**TASK INSTRUCTIONS:** What you return should be the complete listing, unchanged, with no pictures in it.

**INPUT DATA:**
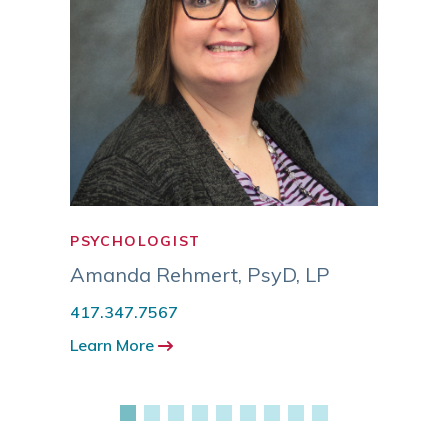
PSYCHOLOGIST
PSYC
MSW
Amanda Rehmert
,
PsyD, LP
Eric
417.347.7567
417.3
Learn More
Learn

**YOUR RESPONSE:**
PSYCHOLOGIST
PSYC
MSW
Amanda Rehmert
,
PsyD, LP
Eric
417.347.7567
417.3
Learn More
Learn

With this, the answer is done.